His father, William, was a slater employed in the Delabole Quarries, owned by Lord Thomas Avery. During the French Wars, Lord Avery financed a company of ninety militia for the British army, making William a Lieutenant. Some of the wives appear to have travelled with them to the continent, as when William was severely wounded at the battle of Waterloo, his wife, Elizabeth, was present to nurse him back to health. Whilst in a village to the south of Brussels, she gave birth to William, the subject of this story. In Cornwall young William worked, from the age of seven, alongside his father in the slate quarries, developing into an expert in the trade. He then moved to the newly opened Devon quarries before achieving a post as superintendent of the quarries of Sir John Francis in Wales.

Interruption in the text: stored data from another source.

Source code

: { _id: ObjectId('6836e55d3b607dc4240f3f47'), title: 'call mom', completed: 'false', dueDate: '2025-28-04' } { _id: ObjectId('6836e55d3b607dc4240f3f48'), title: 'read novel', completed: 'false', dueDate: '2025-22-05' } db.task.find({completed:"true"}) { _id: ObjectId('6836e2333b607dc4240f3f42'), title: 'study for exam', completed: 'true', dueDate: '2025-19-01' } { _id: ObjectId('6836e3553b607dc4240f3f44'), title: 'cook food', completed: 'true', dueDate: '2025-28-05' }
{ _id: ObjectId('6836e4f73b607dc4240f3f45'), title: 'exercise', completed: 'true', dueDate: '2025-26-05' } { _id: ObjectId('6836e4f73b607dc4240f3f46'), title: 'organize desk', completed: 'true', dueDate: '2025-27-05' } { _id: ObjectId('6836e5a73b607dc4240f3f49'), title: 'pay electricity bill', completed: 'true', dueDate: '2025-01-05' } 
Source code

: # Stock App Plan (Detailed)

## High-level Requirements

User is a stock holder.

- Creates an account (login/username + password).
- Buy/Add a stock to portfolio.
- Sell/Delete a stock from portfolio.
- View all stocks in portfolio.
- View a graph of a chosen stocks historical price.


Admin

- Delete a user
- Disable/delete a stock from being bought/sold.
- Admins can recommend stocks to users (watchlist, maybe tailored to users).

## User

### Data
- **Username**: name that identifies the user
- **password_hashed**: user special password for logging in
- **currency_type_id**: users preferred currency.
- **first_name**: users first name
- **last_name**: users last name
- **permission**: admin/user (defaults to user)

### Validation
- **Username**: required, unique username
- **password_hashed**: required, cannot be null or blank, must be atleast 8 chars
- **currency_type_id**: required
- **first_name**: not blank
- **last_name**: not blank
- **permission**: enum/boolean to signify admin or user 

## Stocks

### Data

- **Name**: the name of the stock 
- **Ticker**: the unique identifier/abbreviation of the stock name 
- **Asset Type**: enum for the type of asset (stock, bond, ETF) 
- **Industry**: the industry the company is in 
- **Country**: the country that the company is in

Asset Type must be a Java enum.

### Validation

Encouraged by Sir John he emigrated to America, in 1842, to prospect for slate deposits. His quest was successful, and by 1850 he owned the extensive “Chapman Slate Quarries” which he leased, and later purchased. His endeavours made this the largest slate business in America, worth $400, 000 dollars in 1864. His materials were used to roof all the major buildings of the expanding city of New York before skyscrapers evolved. With “The Chapman Borough” named in his honour, he stamped his name in that great country’s history. No doubt there were many other successful emigrant Cornishmen whose stories failed to appear in the local press, but for everyone who was successful, a hundred were buried penniless, in some foreign soil.